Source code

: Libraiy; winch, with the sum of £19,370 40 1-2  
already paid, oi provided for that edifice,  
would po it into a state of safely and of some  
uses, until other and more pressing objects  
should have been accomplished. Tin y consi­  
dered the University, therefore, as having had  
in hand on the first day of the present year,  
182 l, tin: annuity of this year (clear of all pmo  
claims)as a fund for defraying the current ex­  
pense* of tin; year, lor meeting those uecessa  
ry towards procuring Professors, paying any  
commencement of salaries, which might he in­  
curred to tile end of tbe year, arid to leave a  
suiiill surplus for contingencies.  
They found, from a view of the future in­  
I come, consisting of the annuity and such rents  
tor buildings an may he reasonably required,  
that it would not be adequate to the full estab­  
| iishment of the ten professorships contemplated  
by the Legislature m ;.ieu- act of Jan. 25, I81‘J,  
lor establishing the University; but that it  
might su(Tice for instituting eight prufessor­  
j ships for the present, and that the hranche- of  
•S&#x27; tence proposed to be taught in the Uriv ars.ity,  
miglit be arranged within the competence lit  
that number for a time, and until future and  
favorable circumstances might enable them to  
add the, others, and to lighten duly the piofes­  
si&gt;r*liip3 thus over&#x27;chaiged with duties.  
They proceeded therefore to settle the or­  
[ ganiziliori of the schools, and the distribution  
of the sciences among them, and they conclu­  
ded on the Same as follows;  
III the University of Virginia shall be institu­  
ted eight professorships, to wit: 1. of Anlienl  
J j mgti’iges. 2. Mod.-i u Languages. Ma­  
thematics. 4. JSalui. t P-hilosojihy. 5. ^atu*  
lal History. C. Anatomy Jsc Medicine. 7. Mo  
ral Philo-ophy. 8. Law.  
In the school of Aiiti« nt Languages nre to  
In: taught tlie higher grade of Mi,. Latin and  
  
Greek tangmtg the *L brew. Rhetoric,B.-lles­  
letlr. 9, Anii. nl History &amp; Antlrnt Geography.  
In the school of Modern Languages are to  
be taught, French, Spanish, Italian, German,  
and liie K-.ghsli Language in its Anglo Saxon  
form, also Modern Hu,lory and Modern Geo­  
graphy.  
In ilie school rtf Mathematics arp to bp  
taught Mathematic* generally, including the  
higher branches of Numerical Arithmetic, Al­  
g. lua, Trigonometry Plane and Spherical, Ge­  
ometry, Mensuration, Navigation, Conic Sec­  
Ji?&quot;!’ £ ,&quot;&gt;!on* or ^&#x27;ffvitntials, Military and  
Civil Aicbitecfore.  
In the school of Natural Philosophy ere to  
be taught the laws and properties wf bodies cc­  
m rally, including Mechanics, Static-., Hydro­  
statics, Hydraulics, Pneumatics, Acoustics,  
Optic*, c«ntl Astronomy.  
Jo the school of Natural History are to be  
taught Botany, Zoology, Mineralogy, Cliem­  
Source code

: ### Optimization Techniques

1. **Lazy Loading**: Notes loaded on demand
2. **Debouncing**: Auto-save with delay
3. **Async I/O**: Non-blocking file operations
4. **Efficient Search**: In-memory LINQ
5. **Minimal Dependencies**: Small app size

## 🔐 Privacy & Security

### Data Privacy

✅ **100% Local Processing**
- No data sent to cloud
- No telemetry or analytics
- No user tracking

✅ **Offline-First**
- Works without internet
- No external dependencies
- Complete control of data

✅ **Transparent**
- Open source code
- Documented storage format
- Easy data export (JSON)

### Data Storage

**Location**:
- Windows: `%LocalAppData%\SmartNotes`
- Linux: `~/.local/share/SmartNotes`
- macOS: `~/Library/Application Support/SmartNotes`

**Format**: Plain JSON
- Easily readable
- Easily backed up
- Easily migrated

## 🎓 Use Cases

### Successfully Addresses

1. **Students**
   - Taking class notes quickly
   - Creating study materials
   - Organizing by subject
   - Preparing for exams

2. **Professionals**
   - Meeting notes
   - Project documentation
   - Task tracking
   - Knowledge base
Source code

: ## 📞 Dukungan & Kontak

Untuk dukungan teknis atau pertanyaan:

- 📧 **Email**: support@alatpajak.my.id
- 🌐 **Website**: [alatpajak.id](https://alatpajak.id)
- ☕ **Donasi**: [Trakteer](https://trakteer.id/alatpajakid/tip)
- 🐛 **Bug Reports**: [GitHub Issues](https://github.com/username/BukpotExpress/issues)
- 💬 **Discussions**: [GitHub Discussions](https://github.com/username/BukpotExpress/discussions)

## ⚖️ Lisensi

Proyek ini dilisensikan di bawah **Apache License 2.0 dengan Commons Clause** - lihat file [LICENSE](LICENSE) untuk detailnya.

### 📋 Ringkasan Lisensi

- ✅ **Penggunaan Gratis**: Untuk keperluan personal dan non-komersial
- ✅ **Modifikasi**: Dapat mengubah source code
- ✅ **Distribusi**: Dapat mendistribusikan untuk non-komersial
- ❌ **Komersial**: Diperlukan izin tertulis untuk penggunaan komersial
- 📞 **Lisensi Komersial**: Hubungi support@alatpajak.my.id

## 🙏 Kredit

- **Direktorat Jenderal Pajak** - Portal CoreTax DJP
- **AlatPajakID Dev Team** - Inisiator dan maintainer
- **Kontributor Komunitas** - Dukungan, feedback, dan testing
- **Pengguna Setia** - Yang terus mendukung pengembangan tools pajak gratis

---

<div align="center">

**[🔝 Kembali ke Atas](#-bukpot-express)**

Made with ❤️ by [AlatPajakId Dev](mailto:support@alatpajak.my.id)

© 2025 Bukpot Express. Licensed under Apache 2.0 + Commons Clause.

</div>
---+---
# Directive
Reproduce each entry word for word.

# Written answer
Source code

: Libraiy; winch, with the sum of £19,370 40 1-2  
already paid, oi provided for that edifice,  
would po it into a state of safely and of some  
uses, until other and more pressing objects  
should have been accomplished. Tin y consi­  
dered the University, therefore, as having had  
in hand on the first day of the present year,  
182 l, tin: annuity of this year (clear of all pmo  
claims)as a fund for defraying the current ex­  
pense* of tin; year, lor meeting those uecessa  
ry towards procuring Professors, paying any  
commencement of salaries, which might he in­  
curred to tile end of tbe year, arid to leave a  
suiiill surplus for contingencies.  
They found, from a view of the future in­  
I come, consisting of the annuity and such rents  
tor buildings an may he reasonably required,  
that it would not be adequate to the full estab­  
| iishment of the ten professorships contemplated  
by the Legislature m ;.ieu- act of Jan. 25, I81‘J,  
lor establishing the University; but that it  
might su(Tice for instituting eight prufessor­  
j ships for the present, and that the hranche- of  
•S&#x27; tence proposed to be taught in the Uriv ars.ity,  
miglit be arranged within the competence lit  
that number for a time, and until future and  
favorable circumstances might enable them to  
add the, others, and to lighten duly the piofes­  
si&gt;r*liip3 thus over&#x27;chaiged with duties.  
They proceeded therefore to settle the or­  
[ ganiziliori of the schools, and the distribution  
of the sciences among them, and they conclu­  
ded on the Same as follows;  
III the University of Virginia shall be institu­  
ted eight professorships, to wit: 1. of Anlienl  
J j mgti’iges. 2. Mod.-i u Languages. Ma­  
thematics. 4. JSalui. t P-hilosojihy. 5. ^atu*  
lal History. C. Anatomy Jsc Medicine. 7. Mo  
ral Philo-ophy. 8. Law.  
In the school of Aiiti« nt Languages nre to  
In: taught tlie higher grade of Mi,. Latin and  
  
Greek tangmtg the *L brew. Rhetoric,B.-lles­  
letlr. 9, Anii. nl History &amp; Antlrnt Geography.  
In the school of Modern Languages are to  
be taught, French, Spanish, Italian, German,  
and liie K-.ghsli Language in its Anglo Saxon  
form, also Modern Hu,lory and Modern Geo­  
graphy.  
In ilie school rtf Mathematics arp to bp  
taught Mathematic* generally, including the  
higher branches of Numerical Arithmetic, Al­  
g. lua, Trigonometry Plane and Spherical, Ge­  
ometry, Mensuration, Navigation, Conic Sec­  
Ji?&quot;!’ £ ,&quot;&gt;!on* or ^&#x27;ffvitntials, Military and  
Civil Aicbitecfore.  
In the school of Natural Philosophy ere to  
be taught the laws and properties wf bodies cc­  
m rally, including Mechanics, Static-., Hydro­  
statics, Hydraulics, Pneumatics, Acoustics,  
Optic*, c«ntl Astronomy.  
Jo the school of Natural History are to be  
taught Botany, Zoology, Mineralogy, Cliem­  
Source code

: ### Optimization Techniques

1. **Lazy Loading**: Notes loaded on demand
2. **Debouncing**: Auto-save with delay
3. **Async I/O**: Non-blocking file operations
4. **Efficient Search**: In-memory LINQ
5. **Minimal Dependencies**: Small app size

## 🔐 Privacy & Security

### Data Privacy

✅ **100% Local Processing**
- No data sent to cloud
- No telemetry or analytics
- No user tracking

✅ **Offline-First**
- Works without internet
- No external dependencies
- Complete control of data

✅ **Transparent**
- Open source code
- Documented storage format
- Easy data export (JSON)

### Data Storage

**Location**:
- Windows: `%LocalAppData%\SmartNotes`
- Linux: `~/.local/share/SmartNotes`
- macOS: `~/Library/Application Support/SmartNotes`

**Format**: Plain JSON
- Easily readable
- Easily backed up
- Easily migrated

## 🎓 Use Cases

### Successfully Addresses

1. **Students**
   - Taking class notes quickly
   - Creating study materials
   - Organizing by subject
   - Preparing for exams

2. **Professionals**
   - Meeting notes
   - Project documentation
   - Task tracking
   - Knowledge base
Source code

: ## 📞 Dukungan & Kontak

Untuk dukungan teknis atau pertanyaan:

- 📧 **Email**: support@alatpajak.my.id
- 🌐 **Website**: [alatpajak.id](https://alatpajak.id)
- ☕ **Donasi**: [Trakteer](https://trakteer.id/alatpajakid/tip)
- 🐛 **Bug Reports**: [GitHub Issues](https://github.com/username/BukpotExpress/issues)
- 💬 **Discussions**: [GitHub Discussions](https://github.com/username/BukpotExpress/discussions)

## ⚖️ Lisensi

Proyek ini dilisensikan di bawah **Apache License 2.0 dengan Commons Clause** - lihat file [LICENSE](LICENSE) untuk detailnya.

### 📋 Ringkasan Lisensi

- ✅ **Penggunaan Gratis**: Untuk keperluan personal dan non-komersial
- ✅ **Modifikasi**: Dapat mengubah source code
- ✅ **Distribusi**: Dapat mendistribusikan untuk non-komersial
- ❌ **Komersial**: Diperlukan izin tertulis untuk penggunaan komersial
- 📞 **Lisensi Komersial**: Hubungi support@alatpajak.my.id

## 🙏 Kredit

- **Direktorat Jenderal Pajak** - Portal CoreTax DJP
- **AlatPajakID Dev Team** - Inisiator dan maintainer
- **Kontributor Komunitas** - Dukungan, feedback, dan testing
- **Pengguna Setia** - Yang terus mendukung pengembangan tools pajak gratis

---

<div align="center">

**[🔝 Kembali ke Atas](#-bukpot-express)**

Made with ❤️ by [AlatPajakId Dev](mailto:support@alatpajak.my.id)

© 2025 Bukpot Express. Licensed under Apache 2.0 + Commons Clause.

</div>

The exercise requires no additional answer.